Horizon Blue Cross Blue Shield notes, it follows the state mandate, and “Horizon covers infertility services equally regardless of sexual orientation. We interpret the 2001 New Jersey law defining infertility in a gender and orientation neutral manner and our coverage standard complies with federal non-discrimination requirements.”
“The insurance company gets to blame the state, and say, ‘Hey, we’re following all the policies, we’re following all the laws,’” said Torres.
It’s a practice fertility experts say they see all too often.
“A lot of times, they’re still going to say we want you to have tried on your own before we will kick in with the fertility benefits. And typically they ultimately will allow them access to the benefits, but only after a couple has spent a good amount of money out of pocket trying to conceive and is unsuccessful through other treatments,” Dr. Adam Fechner from University Reproductive Associates said.
“The majority of insurances will deny coverage for same-sex relationship couples and the reasons they give is because they have not been exposed to sperm for the length of time in which their policy describes.
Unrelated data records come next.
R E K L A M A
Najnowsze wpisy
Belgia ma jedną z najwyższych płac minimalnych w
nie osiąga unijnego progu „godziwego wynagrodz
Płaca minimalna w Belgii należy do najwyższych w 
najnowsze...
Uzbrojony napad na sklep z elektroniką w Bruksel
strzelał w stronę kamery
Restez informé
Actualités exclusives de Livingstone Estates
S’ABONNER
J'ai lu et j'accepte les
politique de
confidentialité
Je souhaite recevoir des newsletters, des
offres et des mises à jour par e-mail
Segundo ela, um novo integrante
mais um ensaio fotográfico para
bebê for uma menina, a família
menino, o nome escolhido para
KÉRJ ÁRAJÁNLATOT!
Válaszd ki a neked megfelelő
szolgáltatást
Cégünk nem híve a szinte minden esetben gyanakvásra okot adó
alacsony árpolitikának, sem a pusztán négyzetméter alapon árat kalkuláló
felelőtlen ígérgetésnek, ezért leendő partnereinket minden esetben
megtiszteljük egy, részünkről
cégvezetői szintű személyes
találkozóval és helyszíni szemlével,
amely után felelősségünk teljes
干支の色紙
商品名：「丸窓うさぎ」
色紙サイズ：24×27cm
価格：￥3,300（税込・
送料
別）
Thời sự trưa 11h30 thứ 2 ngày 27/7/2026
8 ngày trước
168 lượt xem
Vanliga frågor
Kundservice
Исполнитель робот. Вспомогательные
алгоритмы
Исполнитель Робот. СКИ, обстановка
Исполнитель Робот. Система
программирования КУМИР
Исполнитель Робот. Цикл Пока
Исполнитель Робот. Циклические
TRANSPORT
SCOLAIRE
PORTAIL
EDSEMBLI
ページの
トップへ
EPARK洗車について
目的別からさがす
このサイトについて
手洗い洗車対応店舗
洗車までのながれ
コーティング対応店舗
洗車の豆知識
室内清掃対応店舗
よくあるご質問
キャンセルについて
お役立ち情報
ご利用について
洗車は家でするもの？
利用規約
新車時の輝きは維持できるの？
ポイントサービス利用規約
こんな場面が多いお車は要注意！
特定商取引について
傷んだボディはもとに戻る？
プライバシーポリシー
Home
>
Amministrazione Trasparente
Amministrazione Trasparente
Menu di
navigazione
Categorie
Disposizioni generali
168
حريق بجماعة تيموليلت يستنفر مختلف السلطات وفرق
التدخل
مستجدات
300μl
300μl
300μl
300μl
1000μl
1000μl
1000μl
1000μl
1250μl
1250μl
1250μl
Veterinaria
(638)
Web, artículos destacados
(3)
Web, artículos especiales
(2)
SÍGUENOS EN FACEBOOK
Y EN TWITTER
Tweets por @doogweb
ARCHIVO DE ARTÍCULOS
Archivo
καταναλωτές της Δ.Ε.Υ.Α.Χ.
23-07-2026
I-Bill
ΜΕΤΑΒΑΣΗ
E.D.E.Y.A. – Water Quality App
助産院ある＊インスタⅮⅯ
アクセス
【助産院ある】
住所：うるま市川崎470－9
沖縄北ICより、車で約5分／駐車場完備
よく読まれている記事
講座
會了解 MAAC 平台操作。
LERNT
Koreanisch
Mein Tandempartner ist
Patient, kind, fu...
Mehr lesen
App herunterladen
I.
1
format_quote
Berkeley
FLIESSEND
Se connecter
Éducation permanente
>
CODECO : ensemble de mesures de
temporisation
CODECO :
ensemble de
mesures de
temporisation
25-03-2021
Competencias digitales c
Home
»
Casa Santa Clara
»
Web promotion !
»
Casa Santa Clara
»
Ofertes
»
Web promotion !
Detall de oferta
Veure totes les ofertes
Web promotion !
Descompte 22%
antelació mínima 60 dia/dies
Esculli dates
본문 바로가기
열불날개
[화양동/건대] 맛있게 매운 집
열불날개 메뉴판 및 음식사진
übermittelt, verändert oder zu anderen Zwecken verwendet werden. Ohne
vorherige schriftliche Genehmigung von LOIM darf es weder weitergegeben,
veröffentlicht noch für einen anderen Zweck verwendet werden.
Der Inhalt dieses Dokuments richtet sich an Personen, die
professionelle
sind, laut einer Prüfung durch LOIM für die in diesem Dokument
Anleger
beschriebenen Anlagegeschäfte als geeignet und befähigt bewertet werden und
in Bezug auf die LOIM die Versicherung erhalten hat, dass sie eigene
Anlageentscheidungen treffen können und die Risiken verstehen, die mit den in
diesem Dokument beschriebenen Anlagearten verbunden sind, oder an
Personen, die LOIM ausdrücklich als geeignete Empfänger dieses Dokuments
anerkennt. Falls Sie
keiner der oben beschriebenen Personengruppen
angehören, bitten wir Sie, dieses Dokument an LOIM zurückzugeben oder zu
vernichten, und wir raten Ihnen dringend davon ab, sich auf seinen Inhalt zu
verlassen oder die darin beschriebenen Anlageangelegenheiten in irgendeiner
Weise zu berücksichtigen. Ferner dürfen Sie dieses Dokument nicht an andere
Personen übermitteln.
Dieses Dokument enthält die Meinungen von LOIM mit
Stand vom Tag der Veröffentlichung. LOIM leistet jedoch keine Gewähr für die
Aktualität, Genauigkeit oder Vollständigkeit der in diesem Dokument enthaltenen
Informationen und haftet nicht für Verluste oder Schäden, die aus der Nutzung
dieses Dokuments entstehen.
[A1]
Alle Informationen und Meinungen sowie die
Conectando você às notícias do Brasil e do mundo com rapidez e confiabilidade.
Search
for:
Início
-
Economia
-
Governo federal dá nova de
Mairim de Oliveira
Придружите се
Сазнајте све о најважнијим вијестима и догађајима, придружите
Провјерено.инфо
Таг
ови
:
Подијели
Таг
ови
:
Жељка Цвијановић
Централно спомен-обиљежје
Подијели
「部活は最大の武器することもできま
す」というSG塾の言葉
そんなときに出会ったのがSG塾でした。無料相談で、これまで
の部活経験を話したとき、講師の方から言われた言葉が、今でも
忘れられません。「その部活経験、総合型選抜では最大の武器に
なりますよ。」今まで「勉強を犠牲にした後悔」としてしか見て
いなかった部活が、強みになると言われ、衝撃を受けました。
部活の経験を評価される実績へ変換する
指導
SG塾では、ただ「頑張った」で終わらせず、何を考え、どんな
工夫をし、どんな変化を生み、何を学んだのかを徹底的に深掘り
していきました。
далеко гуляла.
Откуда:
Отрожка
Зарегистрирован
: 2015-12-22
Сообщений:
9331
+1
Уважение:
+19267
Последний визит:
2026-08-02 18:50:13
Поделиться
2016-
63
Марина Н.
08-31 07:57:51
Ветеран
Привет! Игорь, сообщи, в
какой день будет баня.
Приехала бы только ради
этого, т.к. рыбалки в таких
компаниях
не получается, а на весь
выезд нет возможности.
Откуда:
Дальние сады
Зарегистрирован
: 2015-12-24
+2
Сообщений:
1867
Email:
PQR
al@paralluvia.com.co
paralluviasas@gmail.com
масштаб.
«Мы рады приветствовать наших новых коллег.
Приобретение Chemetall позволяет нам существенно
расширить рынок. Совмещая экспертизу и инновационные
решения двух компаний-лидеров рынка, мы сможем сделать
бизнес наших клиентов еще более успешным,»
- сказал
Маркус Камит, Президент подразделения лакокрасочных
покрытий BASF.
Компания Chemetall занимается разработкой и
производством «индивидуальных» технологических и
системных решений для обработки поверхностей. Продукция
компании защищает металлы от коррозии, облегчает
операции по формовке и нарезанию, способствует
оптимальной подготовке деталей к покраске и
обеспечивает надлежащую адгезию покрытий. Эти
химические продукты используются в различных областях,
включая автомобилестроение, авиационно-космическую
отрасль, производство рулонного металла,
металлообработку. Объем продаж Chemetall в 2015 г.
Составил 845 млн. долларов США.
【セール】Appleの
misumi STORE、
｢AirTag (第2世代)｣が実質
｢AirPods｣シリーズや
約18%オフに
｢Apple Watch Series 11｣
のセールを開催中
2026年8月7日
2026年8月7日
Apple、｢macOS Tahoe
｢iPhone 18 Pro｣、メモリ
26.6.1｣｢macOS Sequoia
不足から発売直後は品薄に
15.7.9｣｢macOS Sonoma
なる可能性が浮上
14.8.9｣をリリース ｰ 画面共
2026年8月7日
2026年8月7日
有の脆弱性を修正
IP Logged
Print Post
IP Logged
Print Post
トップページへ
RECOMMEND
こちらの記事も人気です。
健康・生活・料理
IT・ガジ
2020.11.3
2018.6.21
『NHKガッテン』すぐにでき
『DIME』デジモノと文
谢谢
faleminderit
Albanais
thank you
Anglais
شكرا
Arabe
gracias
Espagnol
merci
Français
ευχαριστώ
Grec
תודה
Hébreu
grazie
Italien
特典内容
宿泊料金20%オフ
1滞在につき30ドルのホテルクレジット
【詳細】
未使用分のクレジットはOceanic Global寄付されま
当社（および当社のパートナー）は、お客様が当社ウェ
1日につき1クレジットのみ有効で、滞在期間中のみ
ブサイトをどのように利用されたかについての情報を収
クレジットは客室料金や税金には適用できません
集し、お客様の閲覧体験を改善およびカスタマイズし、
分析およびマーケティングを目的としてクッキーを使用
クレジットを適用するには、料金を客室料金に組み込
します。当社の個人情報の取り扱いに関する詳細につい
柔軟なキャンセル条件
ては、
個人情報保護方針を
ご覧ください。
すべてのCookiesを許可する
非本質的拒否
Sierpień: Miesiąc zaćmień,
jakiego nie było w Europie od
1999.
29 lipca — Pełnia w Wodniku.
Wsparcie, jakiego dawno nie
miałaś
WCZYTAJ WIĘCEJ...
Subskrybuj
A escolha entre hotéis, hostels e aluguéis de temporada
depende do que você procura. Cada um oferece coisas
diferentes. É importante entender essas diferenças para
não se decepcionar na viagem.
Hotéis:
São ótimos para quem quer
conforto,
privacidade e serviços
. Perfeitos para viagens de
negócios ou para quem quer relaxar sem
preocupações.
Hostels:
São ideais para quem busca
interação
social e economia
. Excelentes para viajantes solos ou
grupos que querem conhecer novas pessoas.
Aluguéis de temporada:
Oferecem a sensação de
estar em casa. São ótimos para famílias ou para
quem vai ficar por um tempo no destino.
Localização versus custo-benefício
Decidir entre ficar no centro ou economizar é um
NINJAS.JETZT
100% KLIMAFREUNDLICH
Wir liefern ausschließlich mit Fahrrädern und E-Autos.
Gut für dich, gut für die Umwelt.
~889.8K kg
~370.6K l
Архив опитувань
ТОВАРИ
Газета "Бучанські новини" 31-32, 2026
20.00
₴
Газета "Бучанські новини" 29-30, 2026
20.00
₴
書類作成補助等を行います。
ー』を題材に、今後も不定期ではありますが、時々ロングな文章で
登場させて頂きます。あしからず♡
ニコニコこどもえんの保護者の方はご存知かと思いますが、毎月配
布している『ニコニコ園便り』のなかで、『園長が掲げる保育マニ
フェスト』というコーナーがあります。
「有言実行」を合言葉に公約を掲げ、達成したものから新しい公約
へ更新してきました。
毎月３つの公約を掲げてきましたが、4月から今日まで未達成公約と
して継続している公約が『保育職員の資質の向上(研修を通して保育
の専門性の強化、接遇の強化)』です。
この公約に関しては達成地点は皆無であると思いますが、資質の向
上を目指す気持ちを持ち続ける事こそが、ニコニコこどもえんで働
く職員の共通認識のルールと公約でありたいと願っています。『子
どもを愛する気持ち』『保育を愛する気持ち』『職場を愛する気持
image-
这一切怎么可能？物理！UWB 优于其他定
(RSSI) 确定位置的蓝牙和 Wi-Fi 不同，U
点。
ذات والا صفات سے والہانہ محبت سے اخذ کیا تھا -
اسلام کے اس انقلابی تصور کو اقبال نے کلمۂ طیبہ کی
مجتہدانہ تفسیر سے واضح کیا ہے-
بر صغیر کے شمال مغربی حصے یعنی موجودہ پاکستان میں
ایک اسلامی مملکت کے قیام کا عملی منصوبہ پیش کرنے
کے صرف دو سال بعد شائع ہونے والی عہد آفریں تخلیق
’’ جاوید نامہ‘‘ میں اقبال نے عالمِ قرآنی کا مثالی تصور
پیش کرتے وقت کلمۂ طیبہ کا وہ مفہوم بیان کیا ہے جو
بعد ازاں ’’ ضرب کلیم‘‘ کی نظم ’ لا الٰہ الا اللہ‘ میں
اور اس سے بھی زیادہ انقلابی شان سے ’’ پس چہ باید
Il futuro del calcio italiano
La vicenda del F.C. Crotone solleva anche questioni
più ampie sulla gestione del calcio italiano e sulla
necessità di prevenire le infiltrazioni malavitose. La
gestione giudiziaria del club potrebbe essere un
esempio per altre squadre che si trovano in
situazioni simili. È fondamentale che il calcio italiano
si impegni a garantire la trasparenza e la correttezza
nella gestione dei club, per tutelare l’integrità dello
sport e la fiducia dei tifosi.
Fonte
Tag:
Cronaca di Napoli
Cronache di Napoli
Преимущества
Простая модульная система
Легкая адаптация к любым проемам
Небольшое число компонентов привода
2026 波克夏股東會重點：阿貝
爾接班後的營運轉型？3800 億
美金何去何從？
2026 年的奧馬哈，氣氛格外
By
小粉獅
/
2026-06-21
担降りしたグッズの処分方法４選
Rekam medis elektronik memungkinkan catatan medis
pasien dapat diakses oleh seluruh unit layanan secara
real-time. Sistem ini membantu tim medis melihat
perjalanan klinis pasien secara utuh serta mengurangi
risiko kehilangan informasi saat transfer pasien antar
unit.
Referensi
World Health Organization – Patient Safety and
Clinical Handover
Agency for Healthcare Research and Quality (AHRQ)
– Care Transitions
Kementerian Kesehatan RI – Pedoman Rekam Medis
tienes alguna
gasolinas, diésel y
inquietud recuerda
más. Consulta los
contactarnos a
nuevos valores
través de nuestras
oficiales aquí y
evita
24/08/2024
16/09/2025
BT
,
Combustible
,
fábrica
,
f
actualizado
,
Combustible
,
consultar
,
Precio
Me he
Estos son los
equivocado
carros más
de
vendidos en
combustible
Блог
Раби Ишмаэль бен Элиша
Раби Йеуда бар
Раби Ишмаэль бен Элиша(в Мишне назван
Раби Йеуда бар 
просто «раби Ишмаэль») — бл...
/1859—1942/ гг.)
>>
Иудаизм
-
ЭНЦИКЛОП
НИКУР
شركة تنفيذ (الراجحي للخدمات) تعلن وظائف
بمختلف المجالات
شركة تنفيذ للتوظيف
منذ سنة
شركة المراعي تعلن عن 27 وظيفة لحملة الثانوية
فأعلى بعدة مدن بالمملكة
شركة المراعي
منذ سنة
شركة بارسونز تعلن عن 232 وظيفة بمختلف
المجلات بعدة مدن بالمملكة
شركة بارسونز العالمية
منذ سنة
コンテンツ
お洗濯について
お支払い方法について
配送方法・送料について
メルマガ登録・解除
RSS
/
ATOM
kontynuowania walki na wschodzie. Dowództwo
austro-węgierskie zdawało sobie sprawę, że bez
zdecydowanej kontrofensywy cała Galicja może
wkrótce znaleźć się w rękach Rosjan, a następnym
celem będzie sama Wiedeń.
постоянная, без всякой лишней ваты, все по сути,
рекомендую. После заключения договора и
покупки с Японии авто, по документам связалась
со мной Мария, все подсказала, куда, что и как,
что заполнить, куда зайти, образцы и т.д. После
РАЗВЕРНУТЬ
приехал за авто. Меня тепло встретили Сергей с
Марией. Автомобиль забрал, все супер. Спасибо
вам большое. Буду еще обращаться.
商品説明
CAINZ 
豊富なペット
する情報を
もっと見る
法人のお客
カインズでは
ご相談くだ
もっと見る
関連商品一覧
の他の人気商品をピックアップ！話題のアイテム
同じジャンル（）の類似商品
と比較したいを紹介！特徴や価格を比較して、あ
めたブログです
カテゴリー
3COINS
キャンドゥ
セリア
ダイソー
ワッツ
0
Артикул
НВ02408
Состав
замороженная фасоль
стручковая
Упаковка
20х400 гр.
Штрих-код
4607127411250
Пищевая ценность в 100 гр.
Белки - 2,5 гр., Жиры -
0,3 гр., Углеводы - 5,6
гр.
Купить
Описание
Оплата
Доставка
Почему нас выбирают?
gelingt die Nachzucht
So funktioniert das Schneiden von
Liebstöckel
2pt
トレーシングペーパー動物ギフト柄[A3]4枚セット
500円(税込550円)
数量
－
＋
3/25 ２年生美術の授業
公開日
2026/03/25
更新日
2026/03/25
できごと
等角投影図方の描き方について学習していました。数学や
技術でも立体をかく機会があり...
I feel that the insurance companies need to readdress the definition of how they define infertility because our society is changing and they need to change with it,” said Medical Director of the Reproductive Science Center of New Jersey Dr. William Zeigler.
For now Mills and Torres will spend their own money for expensive fertility treatments. They also joined three other lesbian plaintiffs in a lawsuit filed against New Jersey’s Department of Banking and Insurance by attorney Grace Crutcher, who calls the state mandate totally unconstitutional.
“At the moment, women in same-sex relationships who are unable to conceive have absolutely no way pursuant to the mandate to qualify as infertile,” Crutcher said.
The Department of Banking and Insurance had no comment.
There is a bill that would fix the regulatory language, but its been languishing in committee. Plaintiffs’ attorneys say this lawsuit will probably yield a quicker legal remedy.